Candidate 6 – Naya Kabir (Age 34)
Main Race: Weaver Queens
The Weaver Queens handled the Wave without difficulty. Prey became food; food became strength. But a greater problem loomed themselves.
The endless meals had caused their children to grow rapidly, too rapidly. Space dwindled in their web-choked forest. Soon they would need to expand or turn on one another.
Worse still, an unusual number of males survived. Normally they lived only long enough to mate before being consumed, but with the population boom, some grew stronger and lasted longer. The females whispered in unease. They still held dominance, but for how long?
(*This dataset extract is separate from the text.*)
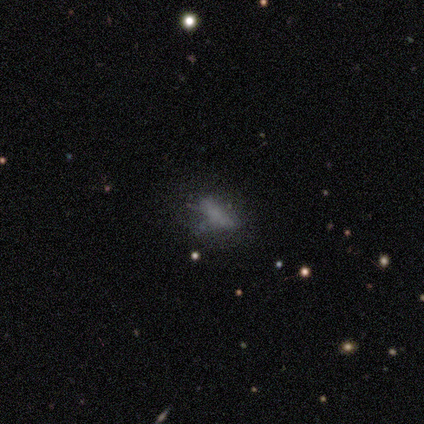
smooth-or-featured: smooth: 60% | featured or disk: 20% | star or artifact: 20%
  how-rounded: in between: 67% | cigar-shaped: 33% | round: 0%
  merging: none: 50% (tied) | major disturbance: 50% (tied) | minor disturbance: 0% | merger: 0%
Candidate 7 – Wagner Hoffman (Age 55)
Main Race: Draconic Fledglings
In the swamps, the fledglings continued their steady progress. They killed with claw and tooth, never yet showing interest in weapons. But signs of change flickered groups formed more often, and some gazed curiously at natural fire sparked by storms.
It was small, but perhaps the first step toward something greater.
Candidate 8 – Hyun Jee Park (Age 27)
Main Race: Ever-Swarm
The swarm thrived. With new biomass, the queen experimented, altering her brood. Some warriors were born with tougher hides; others, greater speed. It was not a revolution, but it was evolution and it promised more to come.
Candidate 9 – Evaline Sato (Age 19)
Main Race: Ocean Lords
The shark-men still reveled in the Wave, though the prey grew more troublesome creatures with barbed spines that lodged deep into flesh. Even so, the Ocean Lords tore them apart, laughing as they hunted.
Yet beneath their brutality, a flicker of thought lingered. These were beasts, yes, but not equals. Where, they wondered, were foes like themselves?
The second day of the Wave pressed onward. Across Ludum Mundi, some races faltered, some endured, and some even grew stronger. But all knew the truth: the third day would be worse still.